In its 2013 Global Report, UNAIDS notes the multiple, overlapping disadvantages that both increase women’s risk of contracting HIV and aggravate its repercussions.

Women often face major barriers to accessing health care because their mobility is restricted and they lack control over finances. When they become caregivers to relatives with AIDS, their opportunities at school and work are diminished.

Gender-based violence further increases HIV risk. Two recent studies in Uganda and South Africa found women who had experienced intimate partner violence were 50 percent more likely to have acquired HIV than women who had not.  

In the 86 countries with discriminatory laws or practices related to property and inheritance, according to the OECD Social Institutions and Gender Index, women may lose everything when a husband or partner dies—further limiting their options and sometimes forcing them into risky occupations to support themselves and their families.

Continued high rates of early marriage and a broad lack of autonomy that prevents women and girls from protecting their health also exemplifies how circumscribed their life choices often are.

Some 38 percent of women in Sub-Saharan Africa say they’re unable to refuse sex with their husband or partner, while 70 percent of women in three countries hold that view. Half of women in the region also say they cannot ask their husband or partner to use a condom, while in Mali and Niger, more than 40 percent feel unable to refuse sex even if their husband has a sexually transmitted infection. Thirty-one percent of women in the region say refusing sex justifies wife-beating. In South Asia, 14 percent of women agree.

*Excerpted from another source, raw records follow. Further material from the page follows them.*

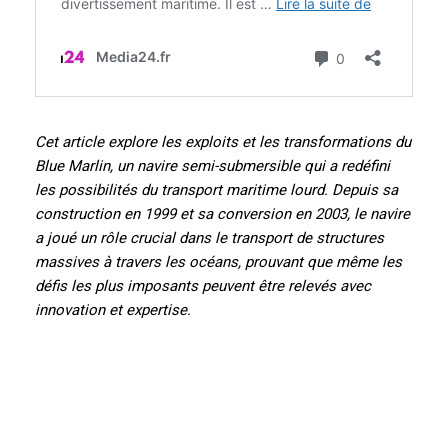
Cet article explore les exploits et les transformations du
Blue Marlin, un navire semi-submersible qui a redéfini
les possibilités du transport maritime lourd. Depuis sa
construction en 1999 et sa conversion en 2003, le navire
a joué un rôle crucial dans le transport de structures
massives à travers les océans, prouvant que même les
défis les plus imposants peuvent être relevés avec
innovation et expertise.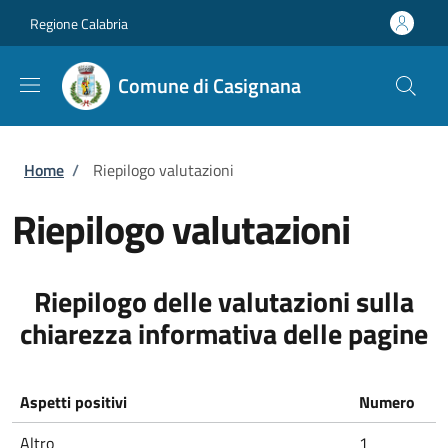
Salta al contenuto principale
Skip to footer content
Regione Calabria
Comune di Casignana
Briciole di pane
Home
/
Riepilogo valutazioni
Riepilogo valutazioni
Riepilogo delle valutazioni sulla
chiarezza informativa delle pagine
Aspetti positivi
Numero
Altro
1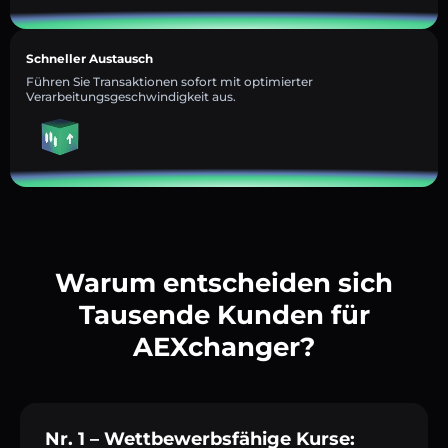
Schneller Austausch
Führen Sie Transaktionen sofort mit optimierter
Verarbeitungsgeschwindigkeit aus.
Warum entscheiden sich
Tausende Kunden für
AEXchanger?
Nr. 1 – Wettbewerbsfähige Kurse: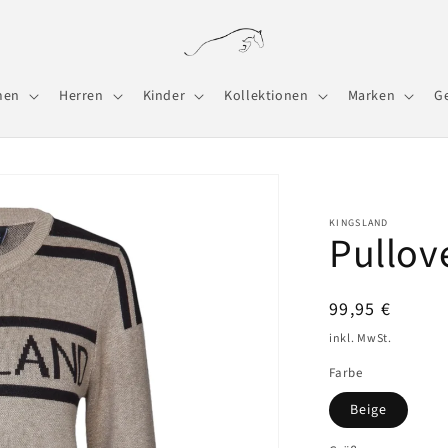
men
Herren
Kinder
Kollektionen
Marken
G
KINGSLAND
Pullov
UVP
99,95 €
inkl. MwSt.
Farbe
Beige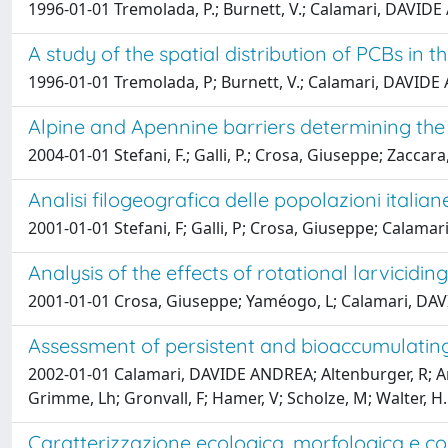
1996-01-01 Tremolada, P.; Burnett, V.; Calamari, DAVIDE 
A study of the spatial distribution of PCBs in
1996-01-01 Tremolada, P; Burnett, V.; Calamari, DAVIDE 
Alpine and Apennine barriers determining the d
2004-01-01 Stefani, F.; Galli, P.; Crosa, Giuseppe; Zacc
Analisi filogeografica delle popolazioni italia
2001-01-01 Stefani, F; Galli, P; Crosa, Giuseppe; Calam
Analysis of the effects of rotational larvicid
2001-01-01 Crosa, Giuseppe; Yaméogo, L; Calamari, DAVI
Assessment of persistent and bioaccumulating
2002-01-01 Calamari, DAVIDE ANDREA; Altenburger, R; Arrh
Grimme, Lh; Gronvall, F; Hamer, V; Scholze, M; Walter, H.
Caratterizzazione ecologica, morfologica e com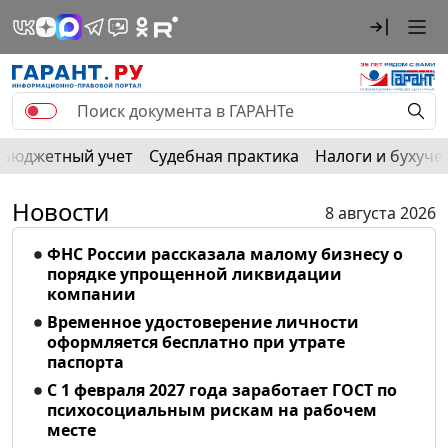
Бюджетный учет
Судебная практика
Налоги и бухуче
Новости
8 августа 2026
ФНС России рассказала малому бизнесу о
порядке упрощенной ликвидации
компании
Временное удостоверение личности
оформляется бесплатно при утрате
паспорта
С 1 февраля 2027 года заработает ГОСТ по
психосоциальным рискам на рабочем
месте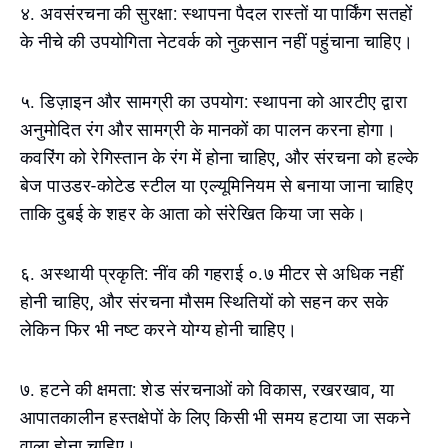
४. अवसंरचना की सुरक्षा: स्थापना पैदल रास्तों या पार्किंग सतहों
के नीचे की उपयोगिता नेटवर्क को नुकसान नहीं पहुंचाना चाहिए।
५. डिज़ाइन और सामग्री का उपयोग: स्थापना को आरटीए द्वारा
अनुमोदित रंग और सामग्री के मानकों का पालन करना होगा।
कवरिंग को रेगिस्तान के रंग में होना चाहिए, और संरचना को हल्के
बेज पाउडर-कोटेड स्टील या एल्यूमिनियम से बनाया जाना चाहिए
ताकि दुबई के शहर के आता को संरेखित किया जा सके।
६. अस्थायी प्रकृति: नींव की गहराई ०.७ मीटर से अधिक नहीं
होनी चाहिए, और संरचना मौसम स्थितियों को सहन कर सके
लेकिन फिर भी नष्ट करने योग्य होनी चाहिए।
७. हटने की क्षमता: शेड संरचनाओं को विकास, रखरखाव, या
आपातकालीन हस्तक्षेपों के लिए किसी भी समय हटाया जा सकने
वाला होना चाहिए।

Child marriage sharply increases a girl’s risk of HIV infection by an older husband. One-third of girls around the world are married before they turn 18, and one in every nine girls is married before their 15th birthday. In 2010, 67 million women aged 20-24 had been married before the age of 18.

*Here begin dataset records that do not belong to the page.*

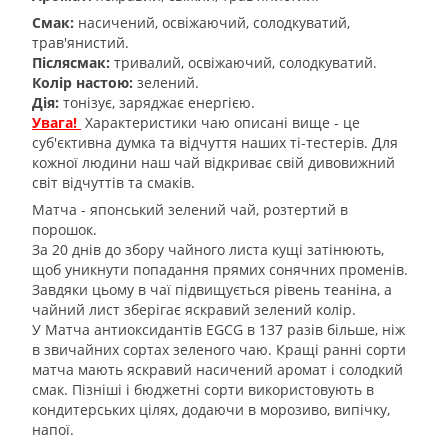
Смак:
насичений, освіжаючий, солодкуватий,
трав'янистий.
Післясмак:
тривалий, освіжаючий, солодкуватий.
Колір настою:
зелений.
Дія:
тонізує, заряджає енергією.
Увага!
Характеристики чаю описані вище - це
суб'єктивна думка та відчуття наших ті-тестерів. Для
кожної людини наш чай відкриває свій дивовижний
світ відчуттів та смаків.
Матча - японський зелений чай, розтертий в
порошок.
За 20 днів до збору чайного листа кущі затінюють,
щоб уникнути попадання прямих сонячних променів.
Завдяки цьому в чаї підвищується рівень теаніна, а
чайний лист зберігає яскравий зелений колір.
У Матча антиоксидантів EGCG в 137 разів більше, ніж
в звичайних сортах зеленого чаю. Кращі ранні сорти
матча мають яскравий насичений аромат і солодкий
смак. Пізніші і бюджетні сорти використовують в
кондитерських цілях, додаючи в морозиво, випічку,
напої.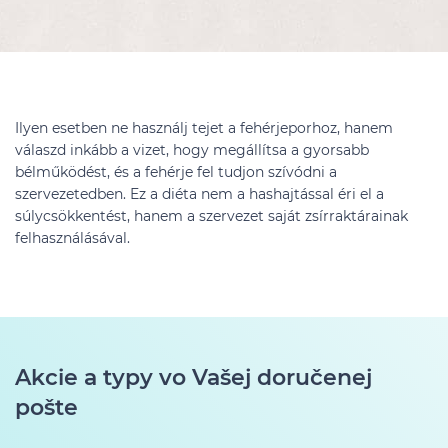
Ilyen esetben ne használj tejet a fehérjeporhoz, hanem
válaszd inkább a vizet, hogy megállítsa a gyorsabb
bélműködést, és a fehérje fel tudjon szívódni a
szervezetedben. Ez a diéta nem a hashajtással éri el a
súlycsökkentést, hanem a szervezet saját zsírraktárainak
felhasználásával.
Akcie a typy vo Vašej doručenej
pošte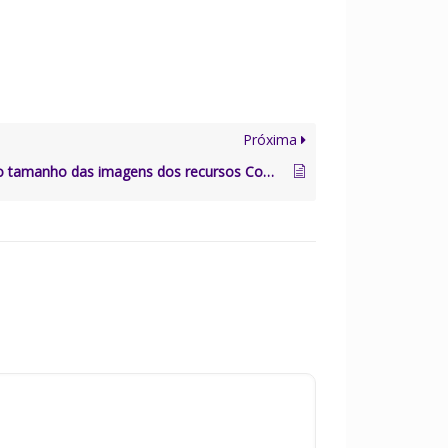
Próxima
Redimensionar o tamanho das imagens dos recursos Comércio e Lugares (retangular)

Alongside gender roles that encourage male promiscuity, this makes women vulnerable to violence and restricts their ability to discuss or negotiate sex. These are major factors driving the surge in HIV infection among women.

Significantly, the newest co-sponsor of UNAIDS—which spearheads a coordinated global response to the epidemic—is UN Women.

Setting the stage for progress

Huge progress has been made since AIDS emerged in 1981. Science and social justice joined forces to slash the cost of AIDS drugs. Some 10 million people in developing countries are now on treatment as a result, able to live healthy lives, and new HIV infections have fallen by one-third since 2001. But many more are still living with untreated HIV, and much work lies ahead.

At a high-level meeting this month, UNAIDS and the World Bank Group jointly committed to address the interrelated challenges of AIDS, inequality, and extreme poverty—convening two high-level meetings in 2014 with experts and national leaders. The World Bank Group will also launch a major new trial to better understand how social protection systems reduce HIV infection, particularly among young women in countries with the heaviest AIDS burdens.

We now have an historic opportunity to help set the stage for transformational change—and boost momentum in the fight to end AIDS as part of more concerted efforts to tackle inequality and extreme poverty.  This is true both in negotiations and consultations on the global targets that will succeed the Millennium Development Goals (MDGs) after 2015, and assessing where progress has and hasn’t occurred 20 years after the landmark International Conference on Population and Development

Ending AIDS and tackling poverty are goals within our reach, but empowering women and girls is vital to getting there.

Author: David Wilson & Jeni Klugman

David Wilson is Director of the Global HIV/AIDS Program at the World Bank Group. Jeni Klugman is Director for Gender& Development at the World Bank Group.